Inventor of the Modern Pinball Machine Dies At 100
porsche911 writes with this excerpt from the New York Times: "Steve Kordek, who revolutionized the game of pinball in the 1940s by designing what became the standard two-flipper machine found in bars and penny arcades around the world, died on Sunday at a hospice in Park Ridge, Ill. He was 100. ... 'Steve's impact would be comparable to D. W. Griffith moving from silent films through talkies and color and CinemaScope and 3-D with computer-generated graphics,' [pinball historian Roger] Sharpe said. 'He moved through each era seamlessly.'"
Pinball is great, and I'm fond of some of the "pinball people" I've met.
Many seem interesting and dedicated, but others just seem to have too much money and time, and have an enormous ego because of their collection.
Pinball is fun, I agree.

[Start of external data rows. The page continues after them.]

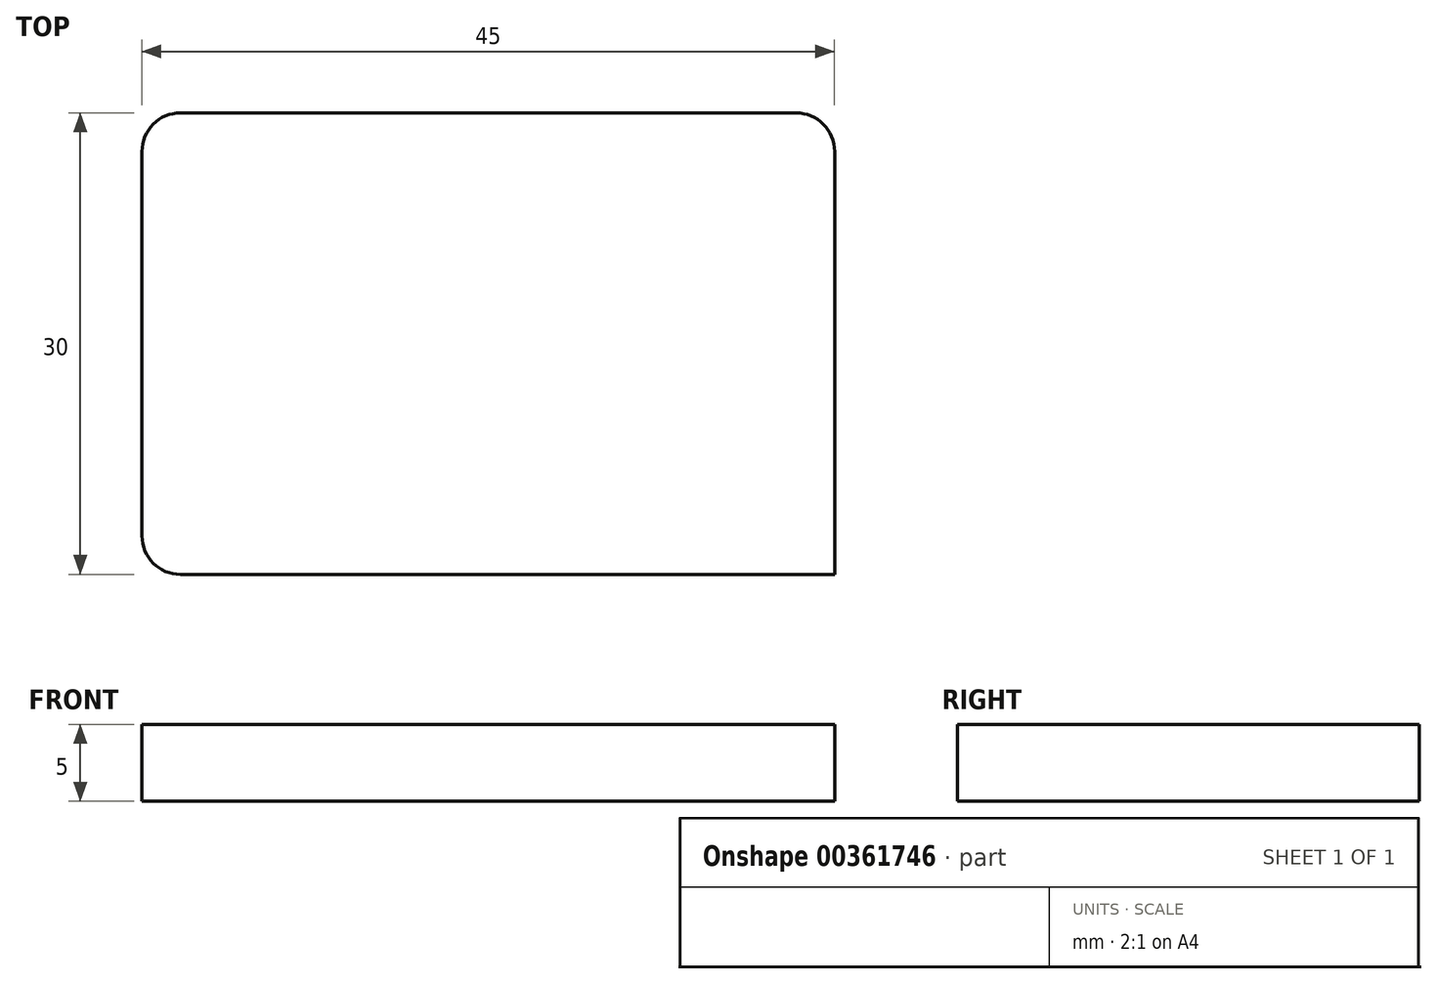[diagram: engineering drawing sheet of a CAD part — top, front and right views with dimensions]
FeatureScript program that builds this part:
annotation { "Feature Type Name" : "Feature", "Feature Type Description" : "" }
export const myFeature = defineFeature(function(context is Context, id is Id, definition is map)
    precondition{}
    {
        {
            var Q0;
            Q0=qCreatedBy(makeId("Top.planeOp"),FACE);
            var sketch = newSketch(context, id + "F0", { "sketchPlane" : qUnion([Q0])});
            skLineSegment(sketch, "E0.bottom", {"start": v(-19.86, 18.1) * mm, "end": v(25.14, 18.1) * mm});
            skLineSegment(sketch, "E0.top", {"start": v(-19.86, -11.9) * mm, "end": v(25.14, -11.9) * mm});
            skLineSegment(sketch, "E0.left", {"start": v(-19.86, 18.1) * mm, "end": v(-19.86, -11.9) * mm});
            skLineSegment(sketch, "E0.right", {"start": v(25.14, 18.1) * mm, "end": v(25.14, -11.9) * mm});
            skSolve(sketch);
        }
        {
            var Q0;
            Q0=makeQuery(id+"F0.imprint","IMPRINT",FACE,{"disambiguationData":[TD([[makeQuery(id+"F0.imprint","IMPRINT",EDGE,{"derivedFrom":sQuery(id+"F0.wireOp",EDGE,"E0.bottom")}),-1.0]])]});
            extrude(context, id + "F1", {"entities" : qUnion([Q0]), "depth" : 5 * mm});
        }
        {
            var Q0;
            Q0=makeQuery(id+"F1.opExtrude","SWEPT_EDGE",EDGE,{"disambiguationData":[OSD([sQuery(id+"F0.wireOp",EDGE,"E0.top"),sQuery(id+"F0.wireOp",EDGE,"E0.left")])]});
            var Q1;
            Q1=makeQuery(id+"F1.opExtrude","SWEPT_EDGE",EDGE,{"disambiguationData":[OSD([sQuery(id+"F0.wireOp",EDGE,"E0.bottom"),sQuery(id+"F0.wireOp",EDGE,"E0.left")])]});
            var Q2;
            Q2=makeQuery(id+"F1.opExtrude","SWEPT_EDGE",EDGE,{"disambiguationData":[OSD([sQuery(id+"F0.wireOp",EDGE,"E0.bottom"),sQuery(id+"F0.wireOp",EDGE,"E0.right")])]});
            fillet(context, id + "F2", {"entities" : qUnion([Q0, Q1, Q2]), "radius" : 2.5 * mm, "tangentPropagation" : true, "allowEdgeOverflow" : false});
        }
    });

However, like many expensive hobbies it seems to attract some really elitist dickweeds, and I'm having a hard time with the competing emotions of feeling sorry that this guy died, but at the same time elated that I hope the news momentarily pauses a few real assholes I've known. It won't, I know that, and it doesn't really matter.... so forgive my terrible pettiness, but M & L (you Federal Agent lunatics, you), wherever you are, I hope this makes your a day a little dimmer and distracts you for a split second where-in something truly awful befalls you both.
Petty? Yes. But so are whackjob federal agents with an axe to grind.